> _Task statement_: Keep images out and repeat all data exactly.

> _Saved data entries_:
------------------------------------------------

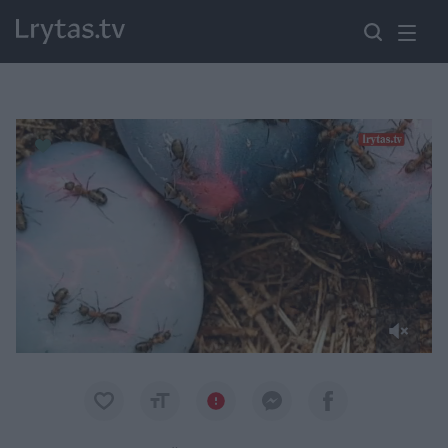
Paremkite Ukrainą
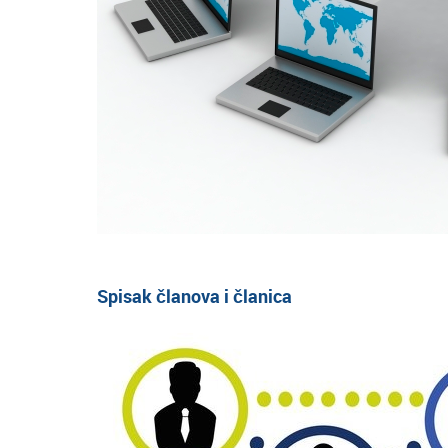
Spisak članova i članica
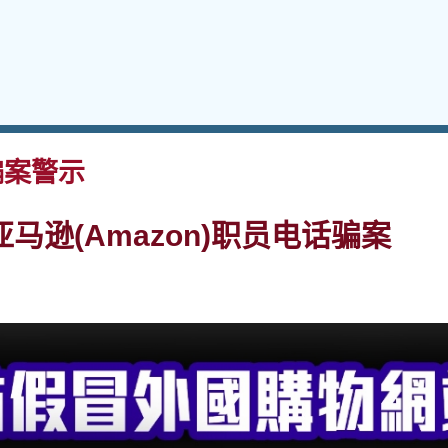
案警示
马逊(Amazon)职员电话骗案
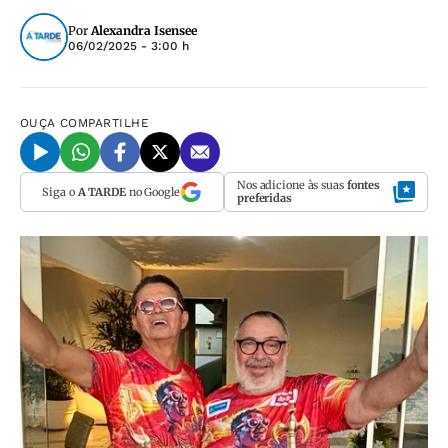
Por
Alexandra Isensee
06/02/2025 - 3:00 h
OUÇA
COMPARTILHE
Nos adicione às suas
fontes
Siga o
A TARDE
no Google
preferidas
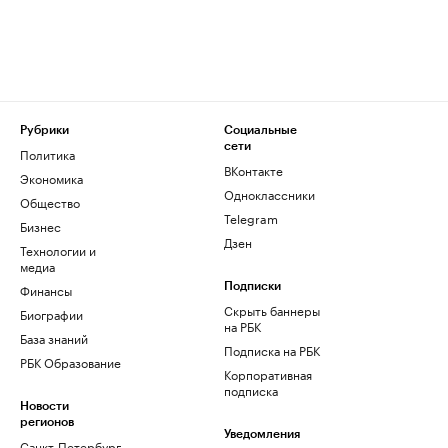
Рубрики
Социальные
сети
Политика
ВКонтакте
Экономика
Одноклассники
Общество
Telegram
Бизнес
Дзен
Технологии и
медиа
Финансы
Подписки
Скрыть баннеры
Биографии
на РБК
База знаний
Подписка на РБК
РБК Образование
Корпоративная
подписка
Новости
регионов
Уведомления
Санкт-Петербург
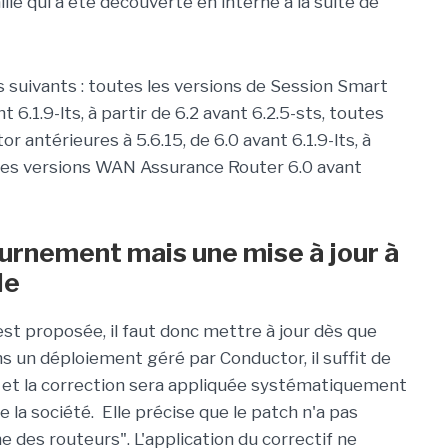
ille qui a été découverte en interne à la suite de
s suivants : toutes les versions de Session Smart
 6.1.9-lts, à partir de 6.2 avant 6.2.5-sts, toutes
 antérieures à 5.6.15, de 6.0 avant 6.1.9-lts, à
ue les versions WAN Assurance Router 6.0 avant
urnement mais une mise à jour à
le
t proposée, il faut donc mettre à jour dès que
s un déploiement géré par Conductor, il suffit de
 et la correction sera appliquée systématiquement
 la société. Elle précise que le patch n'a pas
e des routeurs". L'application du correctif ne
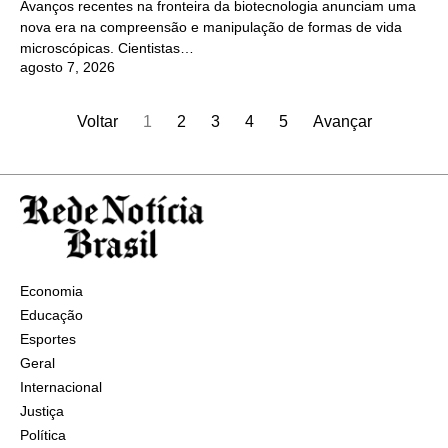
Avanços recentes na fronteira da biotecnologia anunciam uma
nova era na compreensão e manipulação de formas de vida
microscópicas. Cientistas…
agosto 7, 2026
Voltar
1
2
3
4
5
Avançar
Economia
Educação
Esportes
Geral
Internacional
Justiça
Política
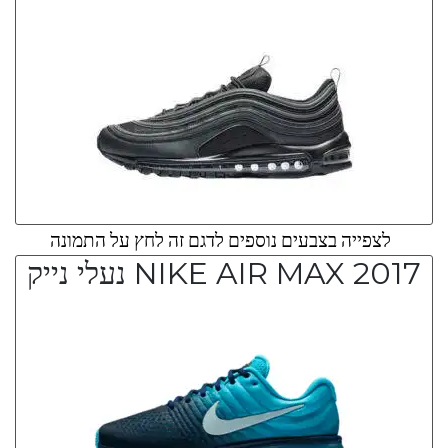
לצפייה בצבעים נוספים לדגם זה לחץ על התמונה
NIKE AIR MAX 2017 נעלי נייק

------------------------------------------------

> _Exercise answer_:
Paremkite Ukrainą
Spisak članova i članica
案警示
马逊(Amazon)职员电话骗案
Por
Alexandra Isensee
06/02/2025 - 3:00 h
OUÇA
COMPARTILHE
Nos adicione às suas
fontes
Siga o
A TARDE
no Google
preferidas
Рубрики
Социальные
сети
Политика
ВКонтакте
Экономика
Одноклассники
Общество
Telegram
Бизнес
Дзен
Технологии и
медиа
Финансы
Подписки
Скрыть баннеры
Биографии
на РБК
База знаний
Подписка на РБК
РБК Образование
Корпоративная
подписка
Новости
регионов
Уведомления
Санкт-Петербург
ille qui a été découverte en interne à la suite de
s suivants : toutes les versions de Session Smart
 6.1.9-lts, à partir de 6.2 avant 6.2.5-sts, toutes
 antérieures à 5.6.15, de 6.0 avant 6.1.9-lts, à
ue les versions WAN Assurance Router 6.0 avant
urnement mais une mise à jour à
le
t proposée, il faut donc mettre à jour dès que
s un déploiement géré par Conductor, il suffit de
 et la correction sera appliquée systématiquement
 la société. Elle précise que le patch n'a pas
e des routeurs". L'application du correctif ne
Avanços recentes na fronteira da biotecnologia anunciam uma
nova era na compreensão e manipulação de formas de vida
microscópicas. Cientistas…
agosto 7, 2026
Voltar
1
2
3
4
5
Avançar
Economia
Educação
Esportes
Geral
Internacional
Justiça
Política
לצפייה בצבעים נוספים לדגם זה לחץ על התמונה
NIKE AIR MAX 2017 נעלי נייק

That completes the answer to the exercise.